**WHAT IS NEEDED**
Output exactly those lines of the data that lie between the line containing "uteikia lengvą pritaikymą" and the final line, both ends counted.

Page-level text extractions
Start of Block
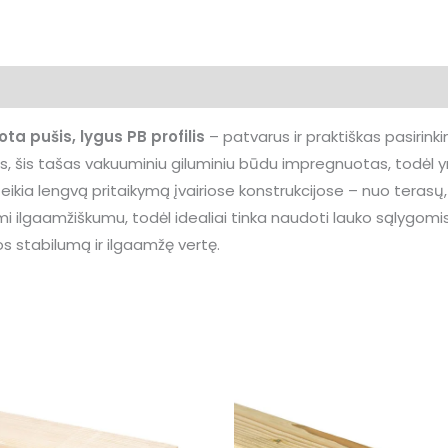
a pušis, lygus PB profilis
– patvarus ir praktiškas pasirink
, šis tašas vakuuminiu giluminiu būdu impregnuotas, todėl y
uteikia lengvą pritaikymą įvairiose konstrukcijose – nuo terasų,
ilgaamžiškumu, todėl idealiai tinka naudoti lauko sąlygomis. 
jos stabilumą ir ilgaamžę vertę.
Price
range
6,66 
throu
12,35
End of Block
**RESULT BELOW**
uteikia lengvą pritaikymą įvairiose konstrukcijose – nuo terasų,
ilgaamžiškumu, todėl idealiai tinka naudoti lauko sąlygomis. 
jos stabilumą ir ilgaamžę vertę.
Price
range
6,66 
throu
12,35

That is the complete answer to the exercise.